**EXTRACTED TEXT**
Yes. If you use the Bank of England’s handy historic inflation calculator, it will tell you that goods and services that cost £10 in 1225 would cost £11.64 in 1525 - less than 20% net inflation over 300 years - but close to £30 in 1575 after Henry VIII had done his thing.

Inflation then continued, so the same amount of stuff would cost you around £52 in 1625, £62 in 1725, £136 in 1825 - by which point “money” was increasingly coming to mean banknotes and account entries rather than bullion coins - £209 in 1925 near the end of the gold-standard era and over £10,000 today.

Sadly, there are few machines left. Only 4 in Vegas according to what I could find out. And most of the Silver Strikes are plated instead of solid silver centers. A single machine offers $40 Strikes and those are silver. There are also $300 Strikes with 6 ounces of silver but you have to buy them by turning in a bunch of $10 Strikes. Maybe you can buy one outright. At any rate you do not win $300 Strikes at the machines, you get them at the cashier. . When you Google for Silver Strike information you get all kinds of conflicting results because the rules have changed many times over the years.

That just shows that the value of the coins was determined by fiat, not that the value of gold was determined by fiat. If anything, it shows that the value of gold wasn’t determined by fiat — the intrinsic value of the coins differed from the nominal value precisely because the king couldn’t effectively decree the intrinsic value.

Said in more modern parlance, the “intrinsic” value is not intrinsic to a lump of pure gold no matter what shape it’s stamped into, what numbers are stamped on it, or how it is mixed with base metals.

The worth of that one ounce lump of pure gold is determined socially. It’s worth whatever most people in most places are willing to exchange it for. And the nature of arbitrage suggests that within any given trade region, that social determination will converge quickly to a single value with very tight tolerances.

What’s different between 1500s England and the 21st Century is now the “region” is worldwide and the pace of synchronization is driven by the internet and the finance industry. Which leads to the illusion that somehow, the “intrinsic” of gold is in the gold, not in the social agreement about the gold.

I was going to say much the same thing. The “worth” or value of anything is whatever someone else is prepared to trade for it. Crypto, gold, paper notes, or cowrie shells - it makes no difference.

Marco Polo visited China almost a century after Genghis had built an empire from Europe to the Far East; and there was already trade along the Silk Road before the time of Christ. So semi-global markets are an old thing, though transportation charges were huge. Silk was apparently worth its weight in gold in ancient Rome. Trade between Europe and China accelerated in the 15th century (motivating the search for sea routes). A big disparity in the value of gold (or silver) would be unexpected given this trade and the high value-to-weight ratio of gold.

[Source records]
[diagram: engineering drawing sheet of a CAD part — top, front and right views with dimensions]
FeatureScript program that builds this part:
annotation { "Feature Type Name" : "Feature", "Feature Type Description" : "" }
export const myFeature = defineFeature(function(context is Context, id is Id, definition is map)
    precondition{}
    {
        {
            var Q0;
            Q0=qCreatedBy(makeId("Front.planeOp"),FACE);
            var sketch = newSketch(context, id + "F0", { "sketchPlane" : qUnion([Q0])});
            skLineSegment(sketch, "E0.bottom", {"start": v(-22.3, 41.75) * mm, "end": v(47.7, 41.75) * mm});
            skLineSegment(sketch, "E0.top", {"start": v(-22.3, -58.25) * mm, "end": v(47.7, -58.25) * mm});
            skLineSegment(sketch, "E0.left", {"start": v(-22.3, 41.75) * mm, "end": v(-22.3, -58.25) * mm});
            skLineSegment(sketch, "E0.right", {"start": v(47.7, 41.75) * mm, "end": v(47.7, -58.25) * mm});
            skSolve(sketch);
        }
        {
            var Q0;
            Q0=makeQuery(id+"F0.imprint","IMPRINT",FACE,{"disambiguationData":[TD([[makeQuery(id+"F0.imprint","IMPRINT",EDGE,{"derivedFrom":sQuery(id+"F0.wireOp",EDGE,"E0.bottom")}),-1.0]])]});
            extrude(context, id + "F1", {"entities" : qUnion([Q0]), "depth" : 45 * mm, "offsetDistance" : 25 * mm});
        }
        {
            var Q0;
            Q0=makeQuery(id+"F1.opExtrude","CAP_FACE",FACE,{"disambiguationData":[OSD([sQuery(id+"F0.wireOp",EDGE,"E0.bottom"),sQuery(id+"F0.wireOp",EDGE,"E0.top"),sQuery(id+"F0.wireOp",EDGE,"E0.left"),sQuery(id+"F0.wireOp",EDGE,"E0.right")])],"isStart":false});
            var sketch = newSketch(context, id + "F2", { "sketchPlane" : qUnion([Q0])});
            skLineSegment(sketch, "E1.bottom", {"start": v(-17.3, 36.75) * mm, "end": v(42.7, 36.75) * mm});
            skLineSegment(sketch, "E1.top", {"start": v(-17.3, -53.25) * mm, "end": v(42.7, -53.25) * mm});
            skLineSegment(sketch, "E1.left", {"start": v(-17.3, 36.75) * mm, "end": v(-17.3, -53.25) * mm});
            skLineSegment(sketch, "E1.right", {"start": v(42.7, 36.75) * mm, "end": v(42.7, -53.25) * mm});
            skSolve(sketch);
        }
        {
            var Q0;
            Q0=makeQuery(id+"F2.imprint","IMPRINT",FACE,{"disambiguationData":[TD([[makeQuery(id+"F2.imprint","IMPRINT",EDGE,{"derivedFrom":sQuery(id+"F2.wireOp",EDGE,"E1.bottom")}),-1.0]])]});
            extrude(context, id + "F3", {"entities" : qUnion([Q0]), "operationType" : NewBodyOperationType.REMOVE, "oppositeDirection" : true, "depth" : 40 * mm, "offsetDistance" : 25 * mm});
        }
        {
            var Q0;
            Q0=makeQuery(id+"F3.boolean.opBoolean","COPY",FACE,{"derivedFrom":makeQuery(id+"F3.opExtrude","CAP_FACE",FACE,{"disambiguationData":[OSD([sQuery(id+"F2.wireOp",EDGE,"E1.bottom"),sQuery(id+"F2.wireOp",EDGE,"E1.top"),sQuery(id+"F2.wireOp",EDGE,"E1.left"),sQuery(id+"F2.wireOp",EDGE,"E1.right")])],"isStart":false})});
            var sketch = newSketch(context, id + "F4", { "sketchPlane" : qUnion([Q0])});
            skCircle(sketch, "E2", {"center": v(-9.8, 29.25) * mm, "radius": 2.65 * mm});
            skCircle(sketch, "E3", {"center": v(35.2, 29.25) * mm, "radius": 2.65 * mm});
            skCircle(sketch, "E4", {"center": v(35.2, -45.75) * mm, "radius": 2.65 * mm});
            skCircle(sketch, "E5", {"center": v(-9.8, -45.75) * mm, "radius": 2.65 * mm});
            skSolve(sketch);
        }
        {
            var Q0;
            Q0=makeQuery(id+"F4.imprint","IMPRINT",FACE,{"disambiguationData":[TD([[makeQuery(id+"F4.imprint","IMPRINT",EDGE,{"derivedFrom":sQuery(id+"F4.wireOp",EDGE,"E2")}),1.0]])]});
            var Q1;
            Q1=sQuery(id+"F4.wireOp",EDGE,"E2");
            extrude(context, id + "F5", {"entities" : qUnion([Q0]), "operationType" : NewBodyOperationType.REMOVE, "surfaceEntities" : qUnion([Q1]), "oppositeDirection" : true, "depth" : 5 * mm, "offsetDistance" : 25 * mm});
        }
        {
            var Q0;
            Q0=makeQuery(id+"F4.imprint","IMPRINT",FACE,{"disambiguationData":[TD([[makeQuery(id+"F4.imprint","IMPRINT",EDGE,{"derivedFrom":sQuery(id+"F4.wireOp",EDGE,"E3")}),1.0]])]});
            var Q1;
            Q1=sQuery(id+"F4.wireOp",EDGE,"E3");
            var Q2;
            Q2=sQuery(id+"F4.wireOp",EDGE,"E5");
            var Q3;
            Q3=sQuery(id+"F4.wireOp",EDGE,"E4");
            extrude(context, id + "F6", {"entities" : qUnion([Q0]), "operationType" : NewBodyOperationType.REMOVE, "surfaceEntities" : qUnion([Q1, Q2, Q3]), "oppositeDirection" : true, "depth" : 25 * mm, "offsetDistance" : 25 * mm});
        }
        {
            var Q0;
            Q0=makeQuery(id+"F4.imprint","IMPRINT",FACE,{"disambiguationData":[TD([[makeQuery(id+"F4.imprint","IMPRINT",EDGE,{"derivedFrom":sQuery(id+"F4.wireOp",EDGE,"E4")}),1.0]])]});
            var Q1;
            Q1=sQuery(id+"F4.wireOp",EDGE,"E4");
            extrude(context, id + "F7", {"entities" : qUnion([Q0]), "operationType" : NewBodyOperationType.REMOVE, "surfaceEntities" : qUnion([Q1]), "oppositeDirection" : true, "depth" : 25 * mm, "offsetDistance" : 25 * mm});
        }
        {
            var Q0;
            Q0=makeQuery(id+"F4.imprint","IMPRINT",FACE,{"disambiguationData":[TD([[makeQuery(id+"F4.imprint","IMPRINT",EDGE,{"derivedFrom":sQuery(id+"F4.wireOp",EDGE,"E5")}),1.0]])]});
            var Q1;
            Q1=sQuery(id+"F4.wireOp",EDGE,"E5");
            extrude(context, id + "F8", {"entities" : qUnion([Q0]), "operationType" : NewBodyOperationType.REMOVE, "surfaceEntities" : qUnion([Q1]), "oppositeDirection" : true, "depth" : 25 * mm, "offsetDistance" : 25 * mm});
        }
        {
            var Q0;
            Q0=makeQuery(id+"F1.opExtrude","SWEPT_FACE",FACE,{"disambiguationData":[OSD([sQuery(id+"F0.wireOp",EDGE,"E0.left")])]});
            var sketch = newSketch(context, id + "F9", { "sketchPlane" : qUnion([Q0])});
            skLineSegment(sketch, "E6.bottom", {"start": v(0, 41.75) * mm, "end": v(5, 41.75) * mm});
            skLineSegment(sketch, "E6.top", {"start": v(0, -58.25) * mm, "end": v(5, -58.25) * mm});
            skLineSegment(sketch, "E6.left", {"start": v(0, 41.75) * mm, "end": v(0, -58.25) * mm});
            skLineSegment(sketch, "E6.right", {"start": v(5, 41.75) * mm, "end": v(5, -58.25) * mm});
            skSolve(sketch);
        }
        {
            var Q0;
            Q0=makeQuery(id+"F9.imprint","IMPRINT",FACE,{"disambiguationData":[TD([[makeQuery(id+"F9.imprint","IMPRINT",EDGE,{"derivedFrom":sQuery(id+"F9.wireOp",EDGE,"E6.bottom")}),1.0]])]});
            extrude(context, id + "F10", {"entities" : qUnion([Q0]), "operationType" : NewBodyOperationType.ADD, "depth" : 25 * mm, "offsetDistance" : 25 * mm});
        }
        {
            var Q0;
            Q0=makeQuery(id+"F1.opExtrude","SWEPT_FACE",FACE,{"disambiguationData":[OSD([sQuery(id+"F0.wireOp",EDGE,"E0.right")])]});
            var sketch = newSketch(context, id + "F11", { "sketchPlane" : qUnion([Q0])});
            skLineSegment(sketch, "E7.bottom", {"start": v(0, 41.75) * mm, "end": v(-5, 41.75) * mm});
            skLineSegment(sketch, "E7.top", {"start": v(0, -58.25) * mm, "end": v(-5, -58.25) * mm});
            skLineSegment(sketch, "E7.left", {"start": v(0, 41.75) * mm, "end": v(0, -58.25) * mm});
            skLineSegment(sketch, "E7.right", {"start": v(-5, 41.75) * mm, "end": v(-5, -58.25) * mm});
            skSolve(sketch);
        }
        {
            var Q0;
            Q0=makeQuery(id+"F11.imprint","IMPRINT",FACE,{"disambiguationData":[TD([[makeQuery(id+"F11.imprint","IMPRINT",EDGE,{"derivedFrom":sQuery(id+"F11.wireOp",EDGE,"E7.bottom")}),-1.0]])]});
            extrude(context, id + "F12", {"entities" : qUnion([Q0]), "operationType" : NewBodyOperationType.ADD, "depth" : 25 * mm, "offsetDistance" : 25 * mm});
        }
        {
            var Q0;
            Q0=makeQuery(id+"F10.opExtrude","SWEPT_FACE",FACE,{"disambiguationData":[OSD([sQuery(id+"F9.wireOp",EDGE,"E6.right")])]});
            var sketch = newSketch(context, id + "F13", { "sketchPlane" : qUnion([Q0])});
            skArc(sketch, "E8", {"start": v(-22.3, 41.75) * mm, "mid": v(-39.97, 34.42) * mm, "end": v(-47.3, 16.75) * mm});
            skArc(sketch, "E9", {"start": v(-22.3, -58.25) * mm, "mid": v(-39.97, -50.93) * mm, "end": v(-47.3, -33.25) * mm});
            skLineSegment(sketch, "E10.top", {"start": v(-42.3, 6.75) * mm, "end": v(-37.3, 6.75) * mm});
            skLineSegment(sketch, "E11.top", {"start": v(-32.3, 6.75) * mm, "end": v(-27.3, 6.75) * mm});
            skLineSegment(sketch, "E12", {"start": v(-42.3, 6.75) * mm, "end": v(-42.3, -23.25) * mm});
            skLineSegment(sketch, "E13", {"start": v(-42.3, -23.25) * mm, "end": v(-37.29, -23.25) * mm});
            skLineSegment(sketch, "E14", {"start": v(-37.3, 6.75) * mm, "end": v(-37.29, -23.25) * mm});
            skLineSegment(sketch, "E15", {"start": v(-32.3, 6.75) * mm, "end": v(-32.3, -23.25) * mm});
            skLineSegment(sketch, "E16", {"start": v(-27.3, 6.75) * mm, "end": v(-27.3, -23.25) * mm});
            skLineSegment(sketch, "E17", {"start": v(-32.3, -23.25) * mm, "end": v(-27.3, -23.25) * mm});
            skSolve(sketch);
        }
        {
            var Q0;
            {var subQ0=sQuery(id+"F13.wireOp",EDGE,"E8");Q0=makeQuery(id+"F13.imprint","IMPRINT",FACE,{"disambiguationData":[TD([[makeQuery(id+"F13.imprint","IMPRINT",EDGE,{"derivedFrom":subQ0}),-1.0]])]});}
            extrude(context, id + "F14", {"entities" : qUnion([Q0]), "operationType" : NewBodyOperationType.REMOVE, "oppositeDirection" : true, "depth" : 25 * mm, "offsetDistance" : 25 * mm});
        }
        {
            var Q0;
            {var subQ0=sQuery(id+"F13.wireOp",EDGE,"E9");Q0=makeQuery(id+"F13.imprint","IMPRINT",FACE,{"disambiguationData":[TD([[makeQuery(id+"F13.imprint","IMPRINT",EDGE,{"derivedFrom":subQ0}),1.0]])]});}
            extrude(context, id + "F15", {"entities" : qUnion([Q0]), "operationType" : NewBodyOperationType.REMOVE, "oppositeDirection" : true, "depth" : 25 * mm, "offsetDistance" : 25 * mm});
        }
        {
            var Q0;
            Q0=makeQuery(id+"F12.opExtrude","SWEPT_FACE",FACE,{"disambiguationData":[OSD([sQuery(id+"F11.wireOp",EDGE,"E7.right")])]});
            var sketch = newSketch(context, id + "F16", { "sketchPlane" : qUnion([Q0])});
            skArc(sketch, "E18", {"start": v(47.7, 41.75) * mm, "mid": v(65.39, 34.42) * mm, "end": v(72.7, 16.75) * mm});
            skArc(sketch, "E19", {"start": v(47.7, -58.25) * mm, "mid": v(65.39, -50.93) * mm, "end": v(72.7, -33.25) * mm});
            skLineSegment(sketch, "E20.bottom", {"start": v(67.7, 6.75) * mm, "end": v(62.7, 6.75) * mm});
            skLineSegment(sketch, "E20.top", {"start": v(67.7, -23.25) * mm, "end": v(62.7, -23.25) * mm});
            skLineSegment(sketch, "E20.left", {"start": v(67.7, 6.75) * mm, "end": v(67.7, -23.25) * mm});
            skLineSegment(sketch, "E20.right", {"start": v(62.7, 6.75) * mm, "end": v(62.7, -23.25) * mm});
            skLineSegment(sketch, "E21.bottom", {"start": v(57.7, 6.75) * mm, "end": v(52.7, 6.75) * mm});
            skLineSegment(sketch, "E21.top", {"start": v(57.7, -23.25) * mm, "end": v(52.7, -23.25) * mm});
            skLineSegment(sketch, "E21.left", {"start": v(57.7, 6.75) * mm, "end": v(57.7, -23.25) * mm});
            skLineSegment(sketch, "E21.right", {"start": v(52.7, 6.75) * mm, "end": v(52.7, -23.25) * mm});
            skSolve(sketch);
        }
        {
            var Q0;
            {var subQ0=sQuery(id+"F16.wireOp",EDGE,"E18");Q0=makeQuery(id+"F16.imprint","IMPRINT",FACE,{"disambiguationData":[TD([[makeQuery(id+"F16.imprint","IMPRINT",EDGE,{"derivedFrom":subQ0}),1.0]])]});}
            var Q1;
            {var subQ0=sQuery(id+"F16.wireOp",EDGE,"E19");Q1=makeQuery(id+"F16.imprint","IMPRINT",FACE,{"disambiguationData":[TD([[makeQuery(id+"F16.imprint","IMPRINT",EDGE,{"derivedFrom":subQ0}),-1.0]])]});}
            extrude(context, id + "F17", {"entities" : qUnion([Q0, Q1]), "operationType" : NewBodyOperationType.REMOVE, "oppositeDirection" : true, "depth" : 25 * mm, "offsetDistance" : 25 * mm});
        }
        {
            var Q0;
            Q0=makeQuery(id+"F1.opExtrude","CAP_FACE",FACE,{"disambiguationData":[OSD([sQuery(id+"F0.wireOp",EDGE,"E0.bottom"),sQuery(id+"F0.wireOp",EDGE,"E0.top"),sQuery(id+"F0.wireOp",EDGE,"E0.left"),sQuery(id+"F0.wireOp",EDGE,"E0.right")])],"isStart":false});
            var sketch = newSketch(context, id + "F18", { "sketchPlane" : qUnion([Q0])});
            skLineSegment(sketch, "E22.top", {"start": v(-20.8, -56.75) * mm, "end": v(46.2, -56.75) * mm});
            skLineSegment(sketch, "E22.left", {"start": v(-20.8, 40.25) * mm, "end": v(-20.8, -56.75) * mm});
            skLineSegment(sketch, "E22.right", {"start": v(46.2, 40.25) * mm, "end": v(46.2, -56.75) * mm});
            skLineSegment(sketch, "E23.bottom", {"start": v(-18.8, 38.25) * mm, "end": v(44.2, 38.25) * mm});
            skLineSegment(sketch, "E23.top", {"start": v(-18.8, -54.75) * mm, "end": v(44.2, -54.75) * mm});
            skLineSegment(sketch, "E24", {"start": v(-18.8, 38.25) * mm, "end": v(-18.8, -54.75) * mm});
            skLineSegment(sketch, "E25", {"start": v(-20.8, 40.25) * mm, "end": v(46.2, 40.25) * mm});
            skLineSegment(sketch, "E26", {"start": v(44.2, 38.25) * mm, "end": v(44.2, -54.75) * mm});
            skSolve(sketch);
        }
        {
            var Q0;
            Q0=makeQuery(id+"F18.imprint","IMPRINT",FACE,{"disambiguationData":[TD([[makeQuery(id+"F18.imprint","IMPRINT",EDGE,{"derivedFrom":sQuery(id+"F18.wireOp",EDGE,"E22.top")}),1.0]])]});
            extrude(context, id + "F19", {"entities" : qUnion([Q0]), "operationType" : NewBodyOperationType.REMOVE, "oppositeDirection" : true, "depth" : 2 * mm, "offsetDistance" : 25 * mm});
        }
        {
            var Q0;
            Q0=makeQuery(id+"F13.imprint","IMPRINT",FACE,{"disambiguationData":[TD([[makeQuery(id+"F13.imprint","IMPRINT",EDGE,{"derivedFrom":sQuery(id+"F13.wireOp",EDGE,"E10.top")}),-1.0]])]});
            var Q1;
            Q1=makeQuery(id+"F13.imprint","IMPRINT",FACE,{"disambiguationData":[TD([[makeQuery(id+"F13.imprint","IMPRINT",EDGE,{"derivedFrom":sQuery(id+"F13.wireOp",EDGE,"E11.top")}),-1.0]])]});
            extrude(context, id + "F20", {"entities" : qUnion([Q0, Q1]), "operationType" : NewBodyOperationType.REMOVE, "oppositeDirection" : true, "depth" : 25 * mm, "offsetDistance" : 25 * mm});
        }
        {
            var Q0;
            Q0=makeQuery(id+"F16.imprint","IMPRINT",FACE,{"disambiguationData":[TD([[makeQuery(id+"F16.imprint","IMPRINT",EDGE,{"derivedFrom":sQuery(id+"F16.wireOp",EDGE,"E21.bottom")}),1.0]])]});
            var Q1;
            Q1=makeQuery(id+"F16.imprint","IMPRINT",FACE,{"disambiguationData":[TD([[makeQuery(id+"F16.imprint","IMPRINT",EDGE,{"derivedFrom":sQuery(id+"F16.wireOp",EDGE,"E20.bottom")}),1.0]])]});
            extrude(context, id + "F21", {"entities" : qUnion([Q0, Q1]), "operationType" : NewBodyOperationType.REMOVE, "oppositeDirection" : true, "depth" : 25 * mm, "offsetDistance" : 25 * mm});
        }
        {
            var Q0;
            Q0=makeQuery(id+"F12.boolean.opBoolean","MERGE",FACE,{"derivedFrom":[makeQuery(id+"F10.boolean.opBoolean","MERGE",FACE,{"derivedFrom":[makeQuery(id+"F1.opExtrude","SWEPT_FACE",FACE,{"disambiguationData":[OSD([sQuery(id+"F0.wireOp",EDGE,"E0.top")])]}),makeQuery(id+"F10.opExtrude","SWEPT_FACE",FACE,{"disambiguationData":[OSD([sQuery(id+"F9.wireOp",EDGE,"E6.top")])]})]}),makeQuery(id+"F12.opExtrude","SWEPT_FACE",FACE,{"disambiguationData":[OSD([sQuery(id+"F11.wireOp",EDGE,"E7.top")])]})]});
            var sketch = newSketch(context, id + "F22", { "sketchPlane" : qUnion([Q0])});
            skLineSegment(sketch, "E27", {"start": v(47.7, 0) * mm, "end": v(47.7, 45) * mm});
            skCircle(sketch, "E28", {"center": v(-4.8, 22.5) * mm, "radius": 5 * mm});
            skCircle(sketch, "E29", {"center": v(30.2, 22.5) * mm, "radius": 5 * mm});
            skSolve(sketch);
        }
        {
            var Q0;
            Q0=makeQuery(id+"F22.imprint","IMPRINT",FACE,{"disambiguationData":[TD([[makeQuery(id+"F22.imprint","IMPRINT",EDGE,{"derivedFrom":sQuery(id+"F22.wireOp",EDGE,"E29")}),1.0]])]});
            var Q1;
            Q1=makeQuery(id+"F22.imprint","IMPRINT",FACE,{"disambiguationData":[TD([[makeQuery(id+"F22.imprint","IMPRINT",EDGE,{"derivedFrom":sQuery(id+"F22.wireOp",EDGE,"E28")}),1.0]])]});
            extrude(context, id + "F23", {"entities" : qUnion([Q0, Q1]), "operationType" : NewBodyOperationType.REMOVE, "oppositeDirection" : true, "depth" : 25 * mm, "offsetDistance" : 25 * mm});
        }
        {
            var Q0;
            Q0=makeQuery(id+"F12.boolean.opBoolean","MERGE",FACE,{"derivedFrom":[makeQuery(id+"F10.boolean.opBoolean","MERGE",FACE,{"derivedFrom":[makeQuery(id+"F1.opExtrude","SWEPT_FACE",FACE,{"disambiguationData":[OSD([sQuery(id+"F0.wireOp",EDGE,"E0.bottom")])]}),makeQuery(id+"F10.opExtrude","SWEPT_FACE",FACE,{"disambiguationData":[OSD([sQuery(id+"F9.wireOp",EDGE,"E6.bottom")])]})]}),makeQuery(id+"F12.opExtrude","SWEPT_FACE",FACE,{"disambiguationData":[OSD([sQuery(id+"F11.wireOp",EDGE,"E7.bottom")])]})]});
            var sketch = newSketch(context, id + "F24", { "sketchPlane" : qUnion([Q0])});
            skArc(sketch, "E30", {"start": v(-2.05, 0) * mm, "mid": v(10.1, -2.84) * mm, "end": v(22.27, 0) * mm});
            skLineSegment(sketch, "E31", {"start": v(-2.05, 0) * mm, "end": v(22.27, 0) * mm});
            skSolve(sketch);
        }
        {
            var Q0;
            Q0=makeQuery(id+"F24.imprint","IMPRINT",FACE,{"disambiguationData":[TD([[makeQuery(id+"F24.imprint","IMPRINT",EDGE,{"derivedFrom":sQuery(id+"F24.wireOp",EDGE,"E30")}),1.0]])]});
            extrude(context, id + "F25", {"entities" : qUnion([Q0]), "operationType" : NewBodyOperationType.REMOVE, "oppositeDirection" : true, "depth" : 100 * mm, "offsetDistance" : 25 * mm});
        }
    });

**WORK ORDER**
Summarize the extracted text above in three sentences.

**ANSWER SPACE**
According to the Bank of England's historic inflation calculator, goods and services costing £10 in 1225 would cost £11.64 in 1525, close to £30 in 1575 after Henry VIII, and over £10,000 today. Few Silver Strike machines remain, with only 4 in Vegas by one writer's findings, and most Silver Strikes are plated rather than solid silver. The worth of gold is described as determined socially by what people will exchange it for, with arbitrage pushing it toward a single value within a trade region that is now worldwide.